O termo japonês que designa a morte por excesso de trabalho – karoshi – não fazendo ainda parte do léxico popular (no momento actual nada ainda consegue bater a covid) pode passar despercebido para muitos, mesmo aqueles que conhecem um ou outro caso de fatalidades atribuíveis ao excesso de trabalho, que vendo bem até deverão ser em número superior ao dos casos de formação de coágulos sanguíneos na sequência da vacinação contra a Covid-19 de que possuam conhecimento directo e que tanta polémica e tantas decisões contraditórias já motivaram. A sua importância derivará principalmente da sensibilidade de cada um de nós para a realidade económico-social que nos rodeia.

Conscientes da dura realidade que é a de uma sociedade cada vez mais exigente e competitiva, em que o tempo parece sempre insuficiente para fazer tudo o que nos dizem que precisa ser feito, podemos assumir uma de duas atitudes: fazer o que julgamos possível ou, pactuar com quem pensa que os outros nunca fazem o suficiente… porque eles fazem tudo bem e depressa! Claro que existe subjacente a esta escolha um conceito político e económico, que não deve ser negado e ainda menos escamoteado no debate do problema.

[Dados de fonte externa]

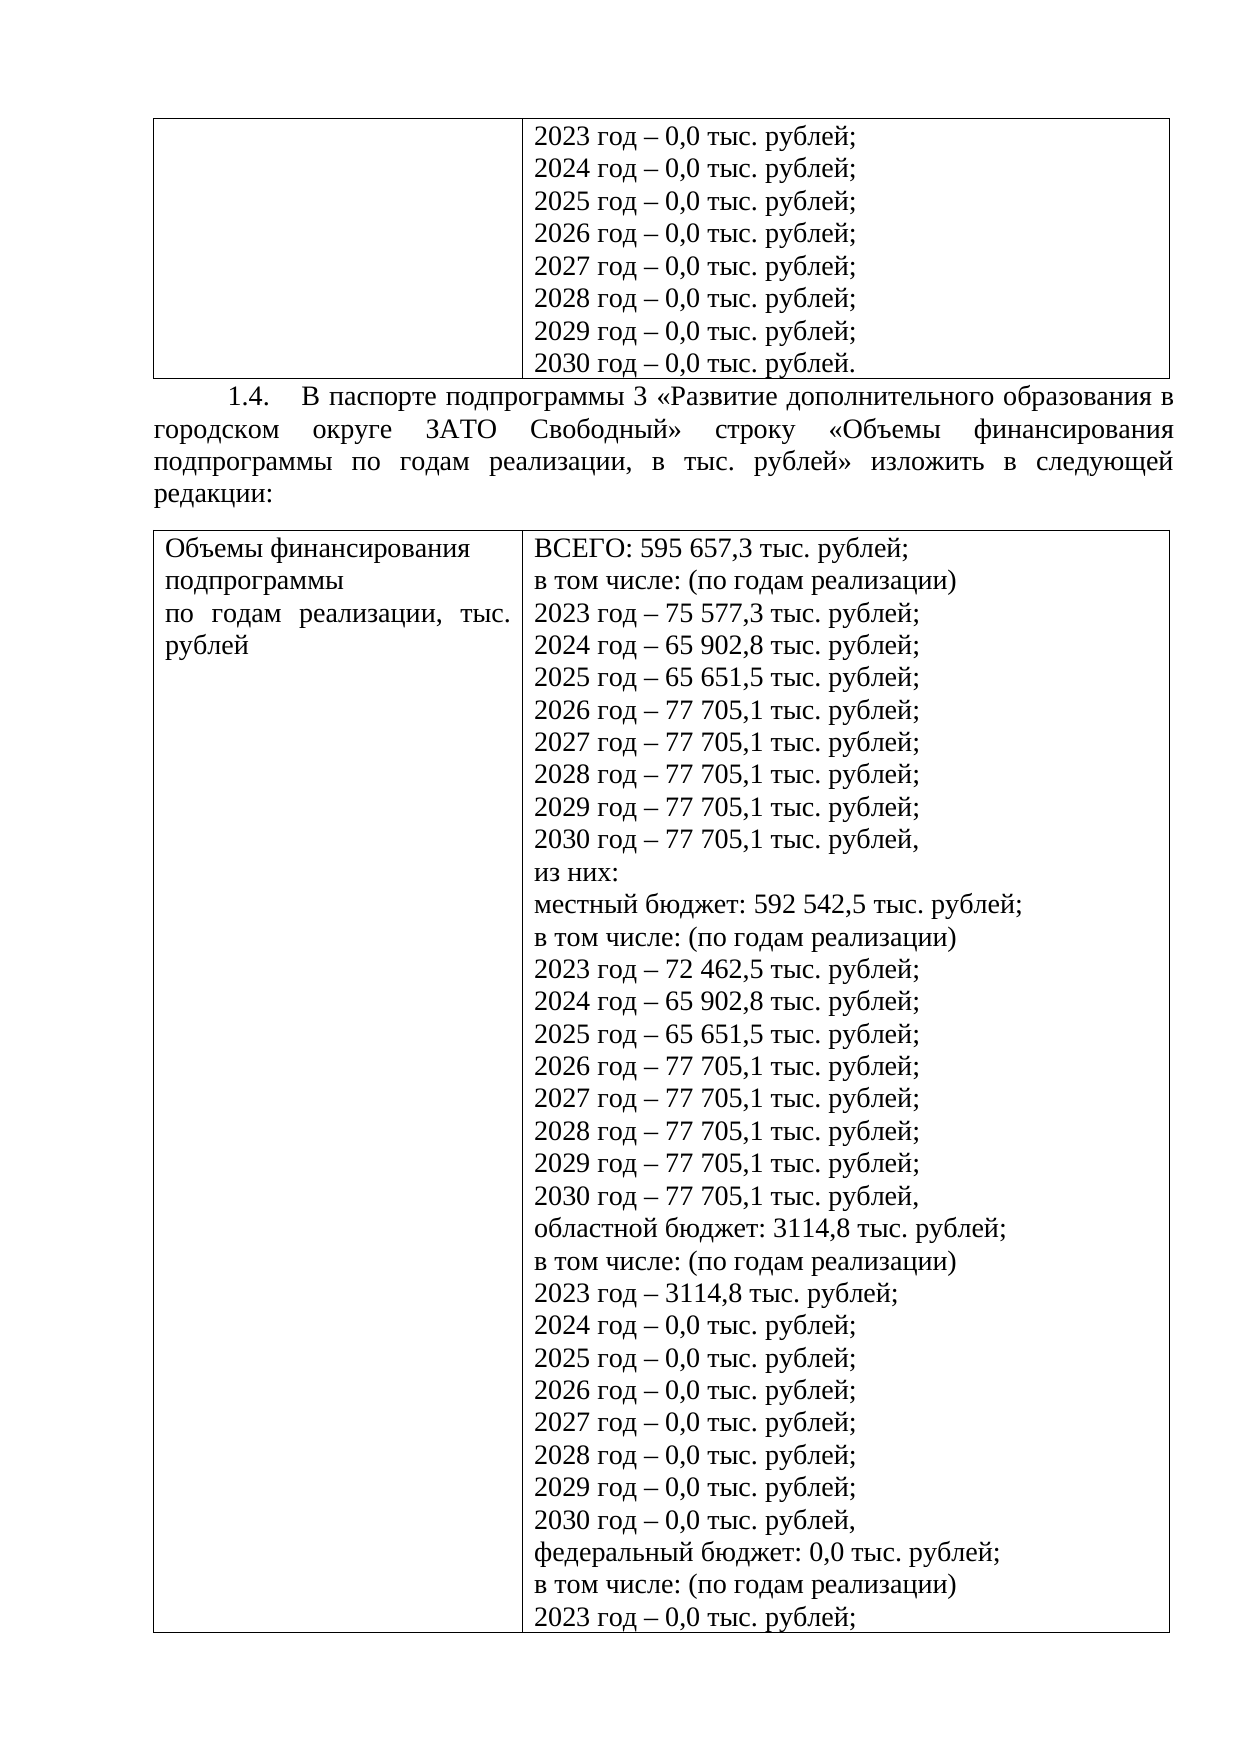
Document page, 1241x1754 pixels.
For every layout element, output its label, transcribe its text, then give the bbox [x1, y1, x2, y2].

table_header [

Esta mesma dicotomia é a que sobressai quando se abordam questões como a da legislação laboral e se defendem ou criticam opções mais flexíveis ou mais rígidas, esquecendo invariavelmente que o objectivo da protecção do mais fraco será tanto mais eficaz quanto a regulamentação seja clara, honesta (que não aparente servir quem realmente prejudica) e o seu cumprimento eficazmente vigiado.

Outro pormenor, igualmente destacado pelo autor e segundo ele explicativo para as dificuldades nacionais na área das relações de trabalho, é o da fraca qualidade das elites governativas e directivas, com inevitáveis reflexos na motivação dos cidadãos e dos trabalhadores, a par o completo bloqueio do chamado elevador social, mecanismo que deveria assegurar alguma contrapartida e destaque ao esforço individual.

Advogando, na conclusão, a adopção da semana de quatro dias úteis como mecanismo de efectivo combate ao flagelo do prolongamento dos horários de trabalho e argumentando que tal seria exequível mediante a organização e o esforço para aumentar a rentabilidade das horas de trabalho, Ricardo Simões Ferreira acaba por lhe acrescentar o argumento de natureza ecológica da redução da poluição.

Não parece mal pensado, até porque atravessamos uma conjuntura particularmente desperta para esta problemática ambiental e, como o autor também refere, existem estudos que confirmam esse efeito da redução da poluição, mas pessoalmente parece-me muito mais adequada uma outra lógica argumentativa: é que a redução dos dias úteis de trabalho semanal deverá igualmente contribuir para alguma redução do desemprego e esta terá como inevitabilidade o aumento do poder de compra dos trabalhadores e do concomitante escoamento da produção.

E este é seguramente um argumento a que o desejo de lucro dos empresários será muito mais sensível. É que o aumento da procura interna, induzida pelo crescimento do rendimento das famílias e pelo aumento do tempo disponível (via redução para quatro dias úteis de trabalho semanal), terá efeitos positivos sobre o consumo, sobre o volume de negócios das empresas e sobre os seus lucros.